Strictly Independent 🎨 🌟 — TOBBA
A Hong Kong house founded in 2021 by painter-turned-perfumer Jasper Li and creative director Adrian Yu, blurring the lines between olfaction and emotion — perfumes that feel like wearable art. Scents: 6.
Force. A celebration of vitality: Italian cypress with mint, liquorice with cocoa absolute, and Siberian fir balsam with patchouli and leather.
Indolence. A scent that unleashes the inner self — fresh citrus with earthy soil, a hint of tobacco; within deviance lies charm.

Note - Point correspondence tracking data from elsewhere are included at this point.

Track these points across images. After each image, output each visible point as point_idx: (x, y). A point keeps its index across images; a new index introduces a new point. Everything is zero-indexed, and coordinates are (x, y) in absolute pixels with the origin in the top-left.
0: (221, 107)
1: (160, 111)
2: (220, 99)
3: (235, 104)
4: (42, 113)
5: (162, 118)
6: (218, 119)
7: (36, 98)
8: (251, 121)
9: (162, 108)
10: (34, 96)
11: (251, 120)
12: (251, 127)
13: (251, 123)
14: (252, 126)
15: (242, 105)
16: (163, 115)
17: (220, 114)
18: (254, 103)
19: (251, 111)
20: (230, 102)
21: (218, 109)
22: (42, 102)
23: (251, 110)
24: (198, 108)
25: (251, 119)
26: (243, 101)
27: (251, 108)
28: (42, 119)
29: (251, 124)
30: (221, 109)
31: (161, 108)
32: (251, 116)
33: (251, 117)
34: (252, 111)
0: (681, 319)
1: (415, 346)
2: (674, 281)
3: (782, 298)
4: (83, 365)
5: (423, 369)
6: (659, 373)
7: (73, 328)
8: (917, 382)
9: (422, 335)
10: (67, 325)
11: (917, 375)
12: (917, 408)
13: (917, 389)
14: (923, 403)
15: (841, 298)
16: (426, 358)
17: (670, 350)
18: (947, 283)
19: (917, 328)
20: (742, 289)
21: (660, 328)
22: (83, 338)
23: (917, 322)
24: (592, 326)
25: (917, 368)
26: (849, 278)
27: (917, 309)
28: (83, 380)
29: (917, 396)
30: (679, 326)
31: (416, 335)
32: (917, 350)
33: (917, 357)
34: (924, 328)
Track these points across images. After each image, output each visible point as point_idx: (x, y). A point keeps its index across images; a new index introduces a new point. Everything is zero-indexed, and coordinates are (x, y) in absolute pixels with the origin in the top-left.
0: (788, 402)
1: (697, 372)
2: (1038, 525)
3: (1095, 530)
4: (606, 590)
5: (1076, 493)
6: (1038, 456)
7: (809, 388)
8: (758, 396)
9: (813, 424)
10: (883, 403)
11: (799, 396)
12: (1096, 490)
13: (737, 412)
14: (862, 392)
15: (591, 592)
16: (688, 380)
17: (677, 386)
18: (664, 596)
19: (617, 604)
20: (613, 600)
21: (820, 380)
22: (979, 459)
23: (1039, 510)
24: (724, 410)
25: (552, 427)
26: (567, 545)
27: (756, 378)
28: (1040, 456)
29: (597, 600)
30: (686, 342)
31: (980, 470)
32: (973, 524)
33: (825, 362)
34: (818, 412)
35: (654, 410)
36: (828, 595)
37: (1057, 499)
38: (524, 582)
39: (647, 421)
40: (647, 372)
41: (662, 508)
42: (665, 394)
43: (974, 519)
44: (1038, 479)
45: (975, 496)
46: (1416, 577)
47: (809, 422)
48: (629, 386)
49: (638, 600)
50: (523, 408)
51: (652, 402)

Serendipity. A Silk Road journey: nutmeg and saffron atop Mysore sandalwood, with clove and a touch of patchouli intertwined with minerals and leather.
Scent MythBusters 🎭️
“The only way to compose a fragrance is to blend top, heart and base notes.”
Myth of the week

TL;DR
While many perfumers do start with classic top-heart-base layers, it’s not the only method. Some craft a “backbone” first, then dress it up; others assemble discrete “accords” like puzzle pieces. There’s no single, one-size-fits-all formula.
Three approaches
Traditional layering: develop top, heart and base accords, then unify — a clear framework taught in perfume schools. Backbone-first: build the core identity (base + heart) before adding volatile top notes — favoured in niche perfumery. Modular accord assembly: create self-contained mini-accords and weave them together — ideal for complex, multifaceted perfumes.
Verdict
There is no single definitive path. Skilled perfumers often blend techniques — turning perfumery into an art of endless possibility.

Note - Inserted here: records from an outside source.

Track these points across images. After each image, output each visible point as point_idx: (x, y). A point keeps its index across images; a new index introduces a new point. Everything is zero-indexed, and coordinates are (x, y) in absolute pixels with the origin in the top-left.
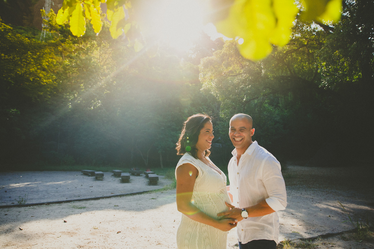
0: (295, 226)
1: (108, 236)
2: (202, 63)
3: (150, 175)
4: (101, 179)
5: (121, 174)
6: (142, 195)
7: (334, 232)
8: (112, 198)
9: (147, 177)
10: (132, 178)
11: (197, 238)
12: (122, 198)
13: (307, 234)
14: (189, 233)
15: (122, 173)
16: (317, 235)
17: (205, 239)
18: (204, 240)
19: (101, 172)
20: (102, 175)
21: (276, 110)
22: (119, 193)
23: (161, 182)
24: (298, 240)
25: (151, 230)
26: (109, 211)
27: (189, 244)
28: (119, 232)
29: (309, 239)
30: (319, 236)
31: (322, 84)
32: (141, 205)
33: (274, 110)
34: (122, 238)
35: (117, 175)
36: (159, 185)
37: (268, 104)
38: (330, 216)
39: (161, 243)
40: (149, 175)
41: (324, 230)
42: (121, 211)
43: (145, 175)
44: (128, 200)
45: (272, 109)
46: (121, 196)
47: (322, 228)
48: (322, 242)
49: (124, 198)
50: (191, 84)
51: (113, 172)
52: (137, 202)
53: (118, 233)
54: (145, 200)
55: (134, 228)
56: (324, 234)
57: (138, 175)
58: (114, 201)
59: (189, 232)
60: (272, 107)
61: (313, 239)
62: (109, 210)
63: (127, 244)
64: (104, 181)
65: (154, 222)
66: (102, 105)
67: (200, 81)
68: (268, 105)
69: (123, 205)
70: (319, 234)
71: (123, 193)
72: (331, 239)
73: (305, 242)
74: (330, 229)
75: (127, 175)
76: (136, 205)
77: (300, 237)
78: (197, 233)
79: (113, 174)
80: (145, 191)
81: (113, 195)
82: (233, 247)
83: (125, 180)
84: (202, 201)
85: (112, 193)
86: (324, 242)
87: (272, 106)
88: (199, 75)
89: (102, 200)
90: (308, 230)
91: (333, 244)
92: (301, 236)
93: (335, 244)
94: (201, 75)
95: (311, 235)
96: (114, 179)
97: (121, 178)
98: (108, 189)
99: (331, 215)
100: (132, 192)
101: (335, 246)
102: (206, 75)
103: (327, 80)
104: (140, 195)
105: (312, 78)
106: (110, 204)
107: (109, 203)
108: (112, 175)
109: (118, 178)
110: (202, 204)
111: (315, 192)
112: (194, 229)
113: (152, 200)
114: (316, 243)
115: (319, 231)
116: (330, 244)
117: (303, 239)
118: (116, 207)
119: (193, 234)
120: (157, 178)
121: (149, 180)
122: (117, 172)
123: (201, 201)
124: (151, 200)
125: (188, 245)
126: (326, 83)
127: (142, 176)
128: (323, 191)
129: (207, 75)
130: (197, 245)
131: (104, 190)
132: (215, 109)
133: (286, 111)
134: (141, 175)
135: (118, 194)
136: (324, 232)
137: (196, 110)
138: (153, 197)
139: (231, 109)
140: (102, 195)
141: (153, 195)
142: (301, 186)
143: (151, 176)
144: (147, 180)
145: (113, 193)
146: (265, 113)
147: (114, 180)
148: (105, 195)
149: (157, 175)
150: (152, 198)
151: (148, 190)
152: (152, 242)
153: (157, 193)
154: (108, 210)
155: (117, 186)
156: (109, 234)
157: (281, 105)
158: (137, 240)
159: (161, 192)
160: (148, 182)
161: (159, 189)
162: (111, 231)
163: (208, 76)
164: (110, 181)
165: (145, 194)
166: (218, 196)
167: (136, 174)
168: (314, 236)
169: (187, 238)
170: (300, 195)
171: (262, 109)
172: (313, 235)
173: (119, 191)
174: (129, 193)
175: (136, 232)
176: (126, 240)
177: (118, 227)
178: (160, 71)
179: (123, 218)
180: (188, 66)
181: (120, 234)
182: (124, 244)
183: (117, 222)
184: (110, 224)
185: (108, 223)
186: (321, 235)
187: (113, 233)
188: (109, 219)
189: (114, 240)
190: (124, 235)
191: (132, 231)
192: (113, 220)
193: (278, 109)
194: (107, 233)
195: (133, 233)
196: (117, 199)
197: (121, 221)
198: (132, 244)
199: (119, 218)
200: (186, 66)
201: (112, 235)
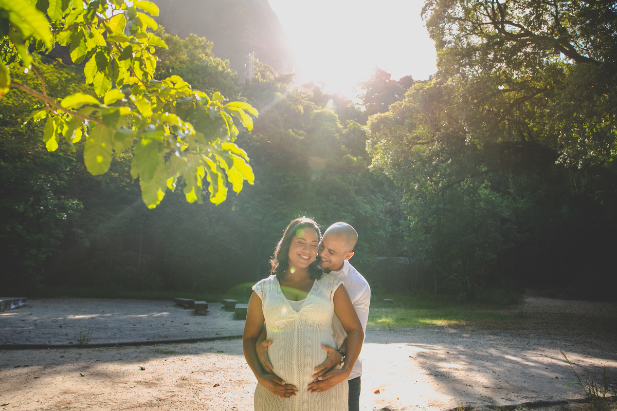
0: (490, 389)
2: (369, 123)
4: (204, 312)
5: (235, 306)
7: (551, 401)
8: (215, 341)
12: (232, 341)
13: (504, 400)
15: (236, 304)
16: (520, 403)
19: (203, 302)
20: (205, 307)
21: (504, 200)
22: (228, 333)
26: (208, 357)
29: (505, 408)
30: (524, 405)
31: (561, 158)
33: (500, 200)
34: (221, 392)
35: (229, 307)
37: (488, 190)
38: (557, 378)
41: (535, 396)
42: (226, 358)
46: (230, 338)
47: (535, 393)
49: (235, 341)
50: (355, 157)
51: (224, 302)
53: (215, 386)
55: (239, 381)
56: (532, 402)
58: (218, 345)
61: (511, 408)
63: (225, 400)
64: (207, 317)
67: (368, 152)
68: (489, 192)
70: (525, 401)
71: (235, 335)
74: (547, 395)
75: (243, 307)
77: (490, 404)
79: (224, 306)
81: (218, 336)
83: (240, 316)
85: (217, 334)
88: (366, 143)
92: (493, 402)
94: (369, 142)
95: (510, 403)
96: (225, 313)
97: (234, 313)
98: (211, 328)
99: (561, 376)
107: (210, 347)
108: (222, 308)
109: (230, 312)
115: (525, 398)
117: (494, 407)
118: (219, 353)
122: (230, 302)
129: (379, 142)
131: (206, 330)
135: (226, 335)
136: (533, 399)
137: (364, 200)
140: (201, 336)
145: (219, 333)
146: (482, 205)
148: (206, 336)
154: (206, 356)
155: (227, 325)
156: (202, 387)
157: (512, 191)
162: (205, 384)
163: (381, 144)
164: (218, 317)
168: (515, 404)
171: (475, 198)
172: (513, 403)
173: (229, 330)
175: (241, 387)
176: (225, 395)
177: (218, 378)
178: (302, 136)
179: (226, 367)
180: (351, 126)
181: (217, 387)
182: (221, 399)
183: (216, 372)
184: (206, 374)
185: (202, 374)
186: (527, 403)
187: (209, 386)
188: (205, 368)
189: (209, 394)
190: (223, 389)
191: (236, 385)
192: (211, 370)
193: (508, 198)
194: (199, 386)
195: (237, 387)
196: (224, 343)
197: (222, 372)
198: (233, 400)
199: (221, 367)
200: (348, 126)
201: (207, 389)
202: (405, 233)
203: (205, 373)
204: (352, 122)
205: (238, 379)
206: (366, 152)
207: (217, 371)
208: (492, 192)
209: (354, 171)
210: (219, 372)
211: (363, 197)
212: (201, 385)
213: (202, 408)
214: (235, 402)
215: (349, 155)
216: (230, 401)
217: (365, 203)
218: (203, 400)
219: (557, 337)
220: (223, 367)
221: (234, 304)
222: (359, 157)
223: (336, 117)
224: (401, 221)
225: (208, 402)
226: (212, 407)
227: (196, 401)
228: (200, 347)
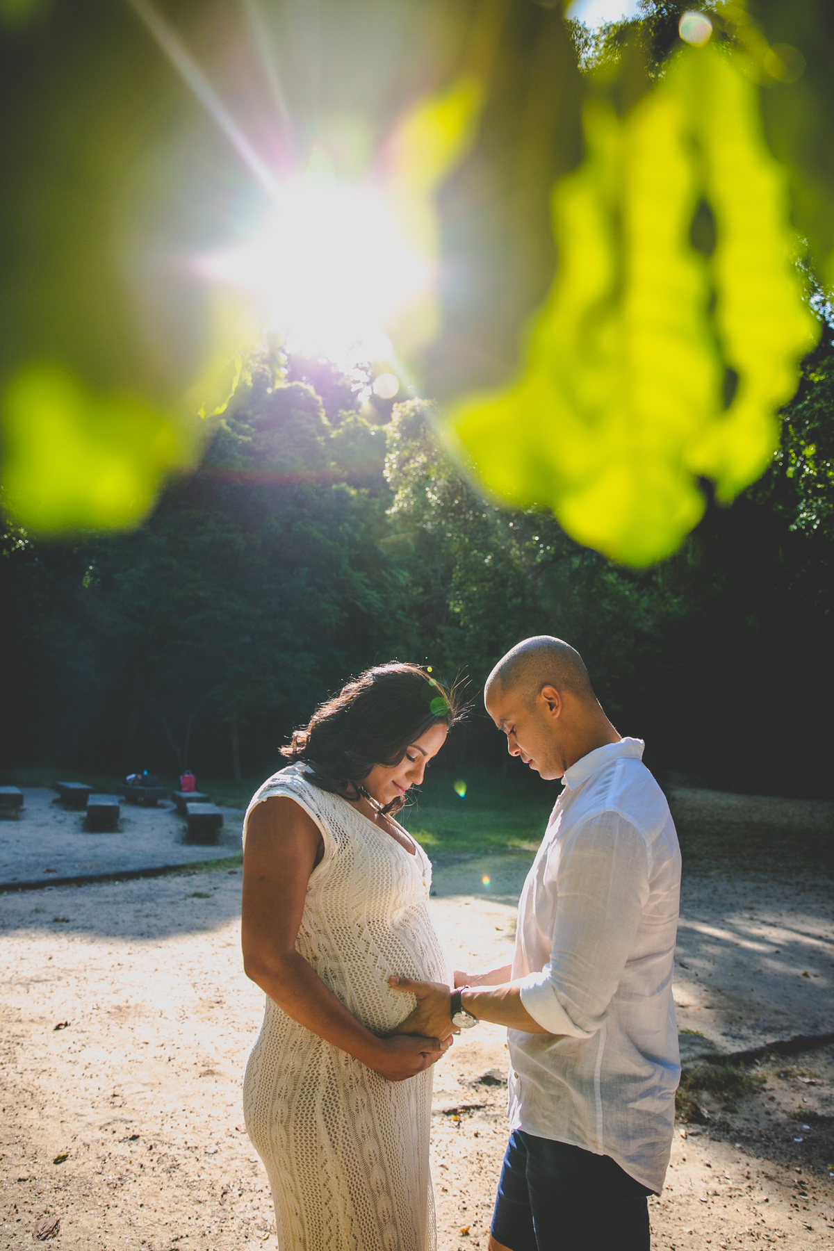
0: (690, 1010)
1: (21, 1040)
2: (396, 417)
3: (192, 807)
4: (13, 813)
5: (86, 799)
6: (161, 882)
7: (818, 1033)
8: (46, 888)
9: (181, 812)
10: (127, 812)
11: (322, 1088)
12: (84, 889)
13: (729, 1038)
14: (292, 1073)
15: (90, 796)
16: (762, 1044)
17: (350, 1090)
18: (347, 1094)
19: (14, 790)
20: (17, 801)
21: (642, 596)
22: (76, 869)
23: (231, 834)
24: (701, 1063)
25: (184, 1018)
26: (31, 938)
27: (289, 1116)
28: (61, 1024)
29: (737, 1059)
30: (771, 1048)
31: (802, 519)
32: (152, 921)
33: (636, 596)
34: (75, 1047)
35: (70, 801)
36: (222, 844)
37: (616, 575)
38: (806, 975)
39: (216, 1068)
40: (189, 805)
41: (786, 1024)
42: (77, 940)
43: (174, 806)
44: (108, 899)
45: (630, 590)
46: (81, 881)
47: (781, 1017)
48: (777, 1069)
49: (93, 889)
50: (355, 488)
51: (59, 789)
52: (139, 907)
53: (58, 1028)
54: (169, 900)
55: (119, 1008)
56: (787, 1039)
57: (150, 803)
58: (53, 900)
59: (289, 1071)
60: (631, 585)
61: (748, 1058)
62: (33, 935)
63: (88, 1073)
64: (22, 823)
65: (194, 985)
66: (32, 546)
67: (388, 480)
68: (617, 579)
69: (84, 917)
70: (770, 1039)
71: (91, 872)
72: (808, 1059)
73: (721, 1070)
74: (806, 1021)
75: (110, 804)
76: (133, 919)
77: (705, 1051)
78: (320, 1072)
79: (58, 796)
80: (171, 863)
81: (51, 876)
82: (474, 1087)
83: (102, 822)
84: (336, 948)
85: (49, 871)
86: (784, 1069)
87: (629, 582)
88: (386, 460)
89: (9, 897)
90: (734, 1023)
91: (816, 1076)
92: (710, 1044)
93: (818, 1077)
94: (392, 458)
95: (742, 1045)
96: (61, 814)
97: (84, 814)
98: (34, 855)
99: (811, 971)
100: (123, 869)
101: (819, 1081)
102: (407, 460)
103: (816, 508)
104: (153, 881)
105: (768, 494)
106: (37, 911)
107: (33, 907)
108: (55, 801)
109: (77, 813)
110: (336, 958)
111: (761, 885)
112: (311, 1056)
113: (195, 900)
114: (758, 1071)
115: (768, 1030)
116: (803, 1075)
117: (715, 1059)
118: (59, 924)
119: (304, 1073)
120: (217, 820)
121: (186, 825)
122: (75, 790)
123: (333, 950)
124: (189, 900)
125: (285, 1119)
126: (814, 517)
127: (162, 807)
128: (787, 883)
129: (412, 461)
130: (319, 1117)
131: (20, 858)
132: (433, 582)
133: (675, 601)
134: (160, 802)
135: (71, 873)
136: (786, 1032)
137: (367, 581)
138: (200, 890)
139: (491, 584)
140: (10, 877)
141: (199, 881)
142: (713, 862)
143: (195, 808)
144: (182, 825)
145: (52, 867)
146: (604, 605)
147: (60, 818)
148: (23, 877)
149: (219, 804)
150: (193, 890)
151: (180, 862)
152: (184, 1066)
153: (214, 872)
154: (27, 935)
155: (69, 845)
156: (24, 1033)
157: (660, 580)
158: (129, 1058)
159: (229, 870)
160: (184, 829)
161: (222, 857)
162: (32, 1021)
163: (416, 465)
164: (47, 824)
165: (169, 878)
166: (397, 930)
167: (141, 799)
168: (753, 1047)
169: (283, 1091)
170: (711, 895)
171: (594, 590)
172: (748, 1044)
173: (76, 861)
174: (113, 870)
175: (125, 1026)
176: (85, 1056)
177: (61, 1003)
178: (245, 434)
179: (81, 967)
180: (348, 424)
181: (64, 1031)
182: (78, 1070)
183: (57, 982)
184: (32, 990)
185: (23, 989)
186: (775, 1044)
187: (41, 1029)
188: (28, 972)
189: (43, 1055)
190: (81, 1036)
191: (112, 1023)
192: (44, 977)
193: (652, 594)
194: (16, 1029)
195: (115, 1029)
196: (68, 895)
197: (73, 982)
198: (109, 1072)
199: (69, 967)
200: (342, 423)
201: (36, 1038)
202: (447, 653)
203: (28, 984)
204: (350, 415)
205: (116, 1004)
206: (384, 479)
207: (59, 979)
208: (620, 580)
209: (353, 517)
210: (63, 982)
211: (365, 574)
212: (21, 1027)
213: (29, 1102)
214: (115, 1077)
215: (344, 485)
216: (102, 1076)
217: (367, 586)
218: (29, 1076)
219: (763, 877)
220: (72, 967)
221: (85, 793)
222: (363, 490)
223: (317, 402)
224: (442, 628)
225: (43, 1081)
226: (56, 1097)
227: (9, 1079)
228: (10, 906)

Rare Ingredients: Costus 💎

Derived from the roots of the Saussurea costus plant, costus was once so treasured it rivalled precious spices. Renowned for its musky, slightly animalic character — hints of damp soil, wet fur and warm human skin — it adds a haunting, intimate depth. Now restricted and often replaced by synthetics, natural costus still adds one-of-a-kind depth when used sparingly. Personality: rustic, animalic, earthy. Best paired with: incense, patchouli, rose, orris and musks. Notable examples: Senyokô La Tsarine, House of Matriarch Two of Cups, Meo Fusciuni Last Season.